5. Pelo que acima vai dito, fica uma dúvida: os candidatos do PAN às regionais, foram autodesignados como “pessoas” no seu sítio web. O que é estranho, uma vez que este partido se assume como animalista. É que o conceito de “pessoa” tem a ver com “humanismo”, que define o homem como valor supremo e medida de todas as coisas. Ou seja, uma perspectiva antropocentrista. “Pessoa” é personalidade, é individualidade. Com tudo isto consegue-se concluir que estas “pessoas” do PAN, são gente estranha. Muito estranha.
6. São muitas as minhas preocupações com o conflito Israel/Hamas. Mas não cometo a cretinice de diabolizar a posição de Israel, como se o Hamas fosse uma organização de santos libertadores.
O ataque do Hamas, a 7 de Outubro, merece uma análise cuidadosa, que considere a necessidade de segurança do Estado de Israel e a complexidade do conflito na região.
Israel, como qualquer outra nação, tem o direito de se defender contra ataques terroristas. Por outro lado, o Hamas é uma organização internacionalmente reconhecida como terrorista: ataques bombistas, lançamento indiscriminado de foguetes direcionados a cidades, colocando em perigo a vida de civis, tanto palestinianos como israelitas, raptos, violações, coação e morte.
Querer que numa guerra, porque é disso que falamos, não se verifiquem danos colaterais, é sonhar com uma impossibilidade.
Ouço avidamente falar em paz. Sem dúvida que esta é necessária. Mas não conheço em Gaza um interlocutor que a procure. De Gaza só conheço o Hamas, cujo fim é acabar com o Estado de Israel. No entanto, em Israel, partidos é o que não falta. Há-os de todos os géneros e feitios. Comunistas, trabalhistas, social-democratas, liberais, conservadores, populistas… há de tudo desde a extrema-direita à extrema-esquerda.

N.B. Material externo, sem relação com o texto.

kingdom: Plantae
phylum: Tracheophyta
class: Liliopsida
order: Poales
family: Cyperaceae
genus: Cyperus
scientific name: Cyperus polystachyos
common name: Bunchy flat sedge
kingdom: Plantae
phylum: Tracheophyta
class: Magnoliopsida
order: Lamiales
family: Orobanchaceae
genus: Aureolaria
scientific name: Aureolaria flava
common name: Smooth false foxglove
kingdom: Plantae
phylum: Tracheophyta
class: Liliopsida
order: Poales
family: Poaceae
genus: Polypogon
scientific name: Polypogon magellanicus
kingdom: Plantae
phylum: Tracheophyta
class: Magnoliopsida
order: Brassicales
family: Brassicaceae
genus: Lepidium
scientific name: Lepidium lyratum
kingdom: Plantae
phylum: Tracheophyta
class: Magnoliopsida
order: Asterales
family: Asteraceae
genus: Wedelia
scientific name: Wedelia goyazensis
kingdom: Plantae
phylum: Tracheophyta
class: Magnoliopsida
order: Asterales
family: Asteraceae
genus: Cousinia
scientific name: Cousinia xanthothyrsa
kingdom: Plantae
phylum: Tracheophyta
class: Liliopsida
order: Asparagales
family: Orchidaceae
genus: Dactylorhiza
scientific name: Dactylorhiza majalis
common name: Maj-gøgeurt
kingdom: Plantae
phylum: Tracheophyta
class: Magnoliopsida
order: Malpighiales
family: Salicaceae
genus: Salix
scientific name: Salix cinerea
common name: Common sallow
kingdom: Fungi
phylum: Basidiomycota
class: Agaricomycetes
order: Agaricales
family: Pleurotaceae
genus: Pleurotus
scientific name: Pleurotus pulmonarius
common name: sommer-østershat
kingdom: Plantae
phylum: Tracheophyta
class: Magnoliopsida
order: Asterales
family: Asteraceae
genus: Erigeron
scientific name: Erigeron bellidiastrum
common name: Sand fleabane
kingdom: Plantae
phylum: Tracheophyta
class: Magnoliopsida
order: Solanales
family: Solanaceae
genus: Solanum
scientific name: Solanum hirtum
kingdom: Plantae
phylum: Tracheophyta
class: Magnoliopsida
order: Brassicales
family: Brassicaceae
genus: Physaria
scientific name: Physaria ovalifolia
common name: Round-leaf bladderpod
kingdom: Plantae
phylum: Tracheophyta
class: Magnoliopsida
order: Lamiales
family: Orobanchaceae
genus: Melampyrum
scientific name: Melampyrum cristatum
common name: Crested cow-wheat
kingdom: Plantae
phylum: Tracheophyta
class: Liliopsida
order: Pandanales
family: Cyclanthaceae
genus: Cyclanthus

Em Israel reconhece-se o direito à diferença. Não se apedreja quem não quer seguir a corrente religioso-determinista. Em Israel há democracia, eleições, equilíbrio de poderes, por mais que os seus radicais queiram acabar com isso.
No que me toca, e não sendo pessoa de arranjar desculpas e de me escusar com os “mas” que tudo anulam, sei bem o que escolho: entre a democracia e o terror.
7. Gostava que alguém me conseguisse explicar, por que raio é que uma vereadora, sem qualquer pelouro, precisa de assessores especialistas em artes perfomativas a 2500 € por mês. Gostava mesmo.